Brown students used 20,000 condoms and 400 dental dams from Health Services last year at a total cost of $1,355. Contracep-tive expenditures at other Ivy League schools ranged from as low as $1,000 to as high as $4,000.

The contraceptives, which include lubricated and non-lubricated condoms, female condoms, flavored condoms and dental dams, are available to Brown students from their residential counselors and in baskets in the bathrooms on the first and third floors of the Health Services building.

Students are on an honor system to pay for the contraceptives they take, leaving money in open containers placed at the distribution sites. Condoms cost 15 cents and dental dams cost 50 cents. Health Services is able to provide both at less than retail price because it purchases them in bulk.

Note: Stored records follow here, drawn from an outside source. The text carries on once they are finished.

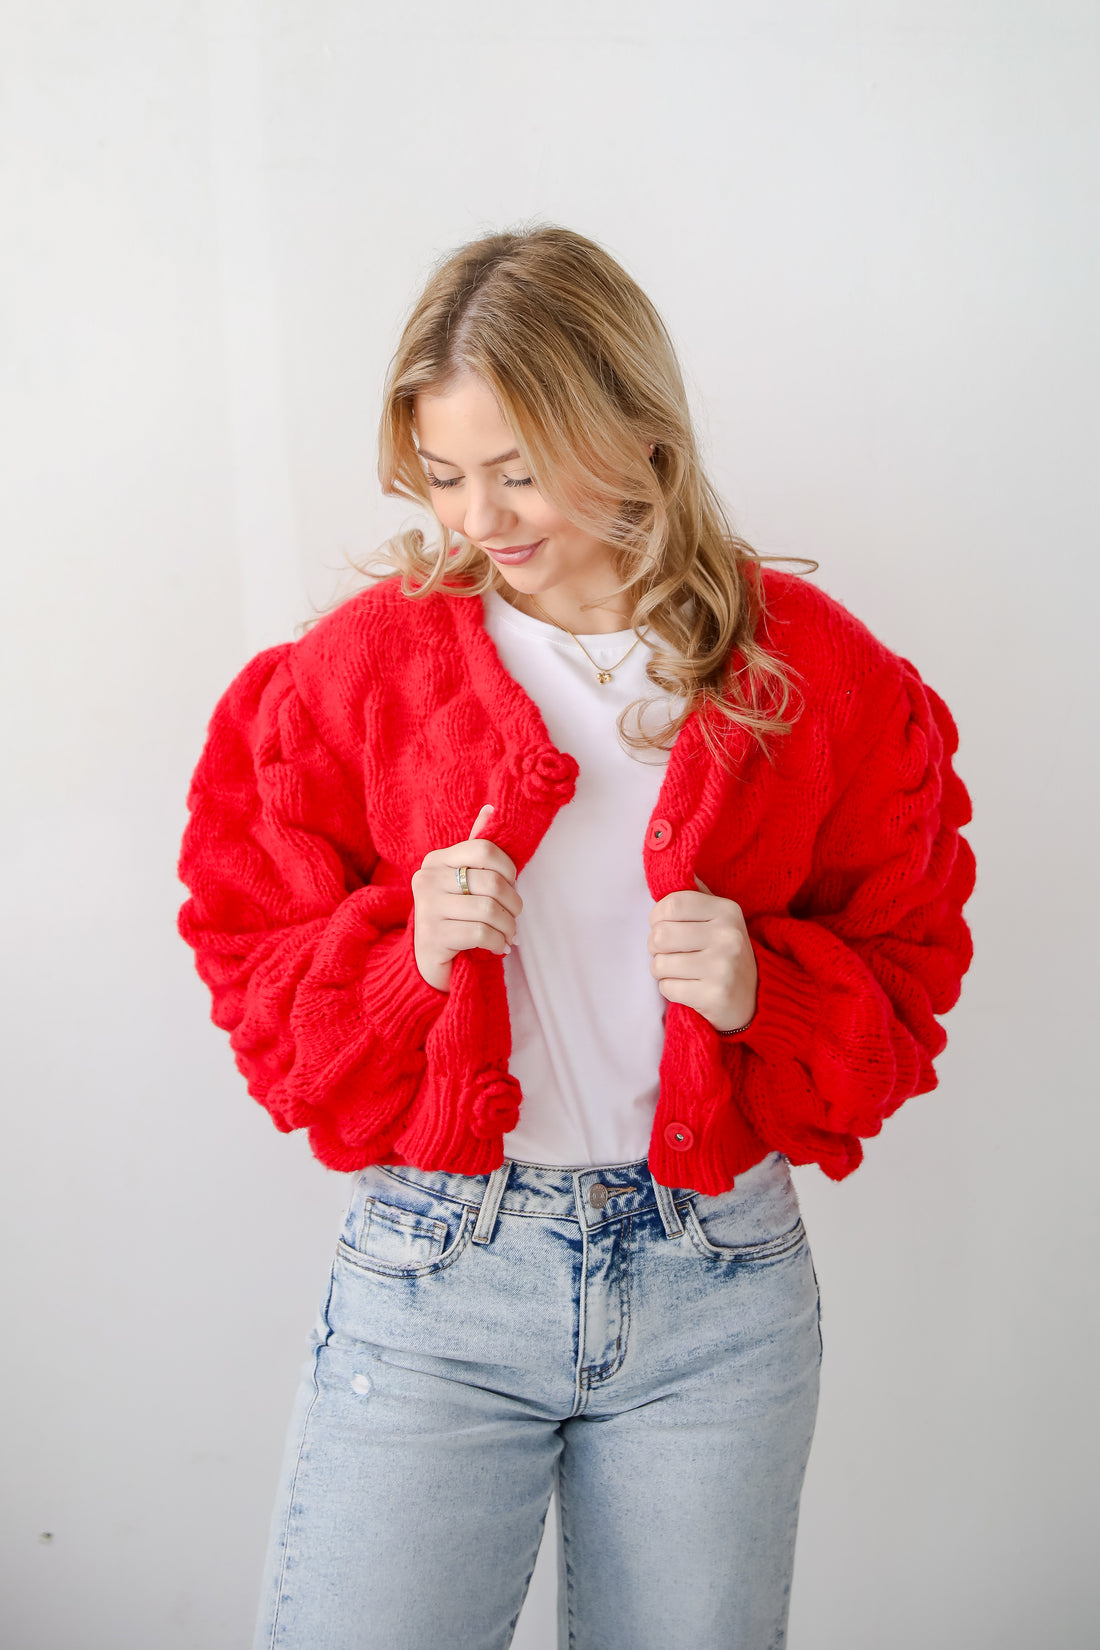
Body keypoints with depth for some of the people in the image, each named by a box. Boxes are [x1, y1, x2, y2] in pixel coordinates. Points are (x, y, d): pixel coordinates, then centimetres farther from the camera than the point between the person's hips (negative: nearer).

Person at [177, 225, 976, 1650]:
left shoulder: (817, 676, -2)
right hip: (434, 1267, 0)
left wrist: (766, 988, -15)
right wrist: (406, 950, -17)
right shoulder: (363, 663, -3)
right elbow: (253, 969, 3)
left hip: (720, 1286, 1)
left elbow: (906, 975, 6)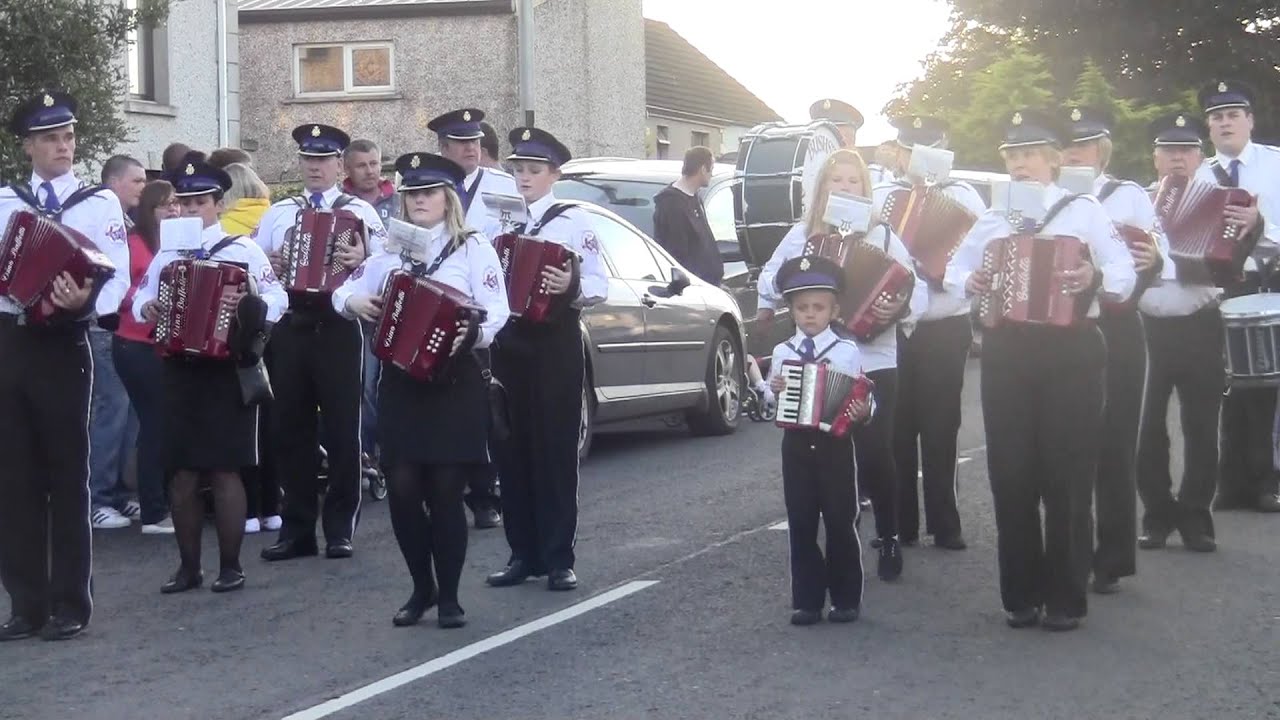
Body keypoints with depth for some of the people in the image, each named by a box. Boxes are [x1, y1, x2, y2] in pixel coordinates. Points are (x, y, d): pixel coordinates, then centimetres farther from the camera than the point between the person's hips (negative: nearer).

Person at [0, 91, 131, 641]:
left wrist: (84, 301, -27)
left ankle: (70, 605, 9)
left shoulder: (100, 203, 1)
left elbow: (118, 279, -7)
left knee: (67, 476, 2)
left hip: (62, 346, -3)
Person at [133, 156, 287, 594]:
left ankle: (231, 566, 8)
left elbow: (277, 299, -9)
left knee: (224, 471, -1)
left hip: (227, 368, -4)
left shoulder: (242, 249, -2)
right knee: (182, 473, 7)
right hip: (178, 370, 4)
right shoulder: (167, 253, 11)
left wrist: (251, 307, -28)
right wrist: (145, 309, -8)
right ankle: (188, 566, 16)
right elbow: (140, 297, 14)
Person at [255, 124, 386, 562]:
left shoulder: (359, 212, 4)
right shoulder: (277, 213, 14)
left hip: (338, 325, -3)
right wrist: (264, 265, -7)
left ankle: (340, 528, 8)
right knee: (289, 428, 5)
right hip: (289, 325, 3)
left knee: (342, 427, 0)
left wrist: (362, 259, -24)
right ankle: (297, 529, 13)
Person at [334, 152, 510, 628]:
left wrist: (472, 333, -29)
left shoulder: (474, 248, 0)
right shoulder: (391, 249, 13)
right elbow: (344, 292, 16)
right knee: (402, 488, -1)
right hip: (400, 382, 4)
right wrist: (353, 302, -7)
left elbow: (496, 311, -9)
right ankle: (422, 588, 17)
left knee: (446, 491, -2)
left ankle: (448, 597, 11)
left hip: (454, 383, -3)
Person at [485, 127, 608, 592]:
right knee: (513, 450, 6)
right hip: (507, 341, 4)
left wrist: (571, 287, -24)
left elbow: (600, 285, -5)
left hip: (555, 342, -4)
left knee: (554, 449, -2)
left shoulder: (572, 221, 0)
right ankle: (523, 554, 14)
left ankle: (558, 560, 2)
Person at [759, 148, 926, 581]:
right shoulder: (801, 234, 8)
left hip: (873, 364, -2)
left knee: (874, 455, -5)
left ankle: (889, 540, 13)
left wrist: (900, 306, -23)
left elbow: (918, 289, -2)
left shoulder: (882, 236, 2)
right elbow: (768, 279, 15)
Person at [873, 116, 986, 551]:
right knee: (896, 427, 4)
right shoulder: (879, 198, 8)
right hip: (889, 327, 2)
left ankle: (944, 523, 10)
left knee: (940, 428, 2)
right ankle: (899, 523, 12)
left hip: (945, 329, -2)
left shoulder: (962, 197, 3)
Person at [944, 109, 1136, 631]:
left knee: (1067, 475, -1)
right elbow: (954, 267, 14)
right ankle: (1020, 596, 15)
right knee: (1011, 476, 4)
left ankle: (1067, 599, 9)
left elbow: (1125, 273, -5)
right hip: (1005, 351, 4)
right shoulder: (992, 220, 14)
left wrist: (1096, 278, -27)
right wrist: (967, 281, -9)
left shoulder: (1083, 211, 2)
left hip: (1071, 351, -3)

Last year, the University spent $1,158 on condoms and $197 on dental dams. Cornell University, with an undergraduate population of 13,577, estimated that it spent between $3,500 and $4,000 on about 15,000 condoms and other forms of contraception last year. The Dartmouth College Health Service approximated that it spent $1,000 on contraceptives. At Harvard University, undergraduates used 31,529 condoms last year, but because funding comes from several different sources, Harvard could not estimate the total amount it spent.

Yale University and the University of Pennsylvania refused to release statistics, and Columbia University and Princeton University could not calculate the figures.

Jennifer Cherry, a health educator at Brown Health Services, said she used to work at a public university where state funding covered a large portion of the cost of contraceptives. At Yale, condoms are free to students because at least half of the supply of condoms is provided by the state government - a rare source of funding for private institutions.

Northern Illinois University, a public university, does not use state funding and instead takes less than $1 from each student's health services fee to provide 150,000 condoms to over 18,000 students, amounting to a hefty price tag of over $15,000 per year.

Some universities choose not to provide contraceptives to their students at all, including Rutgers, a public school, and Jesuit schools such as Georgetown University, Boston College and Fordham University.

Though Brown's total contraceptive expenditures reached $1,355 last year, Health Services sets aside only $500 from its budget at the beginning of each year for contraceptives. The rest of the funding is supposed to be provided by students.

Last year, however, students' voluntary payments amounted to only $450. "There are always parts of the year when we have to slow down or stop the supply," said Frances Mantak, director of health education. "It's an ebb and flow."

Initially, first-year units are given 100 lubricated condoms, 50 non-lubricated condoms and five dental dams each, while upperclassmen units are given half that. Residential counselors are responsible for refilling their unit's supply and collecting money. When they run out, they can go to Health Services to replenish their stock.

"We usually get about two to three counselors a week coming in to refill," said Marguerite Armstrong, the administrative assistant for health education who has overseen the counselors' exchanges for eight years. She added that there are times during the year when that number goes up dramatically, typically during Spring Weekend, before spring break and at the beginning and end of semesters.

"During Spring Weekend, we refill the baskets in the bathrooms two to three times," Armstrong said.

In addition to the initial package of contraceptives given to counselors at the beginning of the year, Health Services includes posters about safe sex, including one on abstinence. The contraceptives, which are usually displayed prominently on the doors of residential counselors and often flanked by colorful construction paper, are there to support those choosing to have sex, but Health Services wants to make sure that those abstaining feel supported as well.

Many students said the supply of contraceptives was sufficient and almost all agreed that it was easily accessible.

"Condoms are definitely available. My RC recommends payment more than demands it," said David Leipziger '09.

Noor Najeeb '09 felt that contraceptives seemed easily attainable but not overwhelmingly so. "I don't think (the amount available) is too much, but if there was a more tasteful way to distribute them, that'd be good."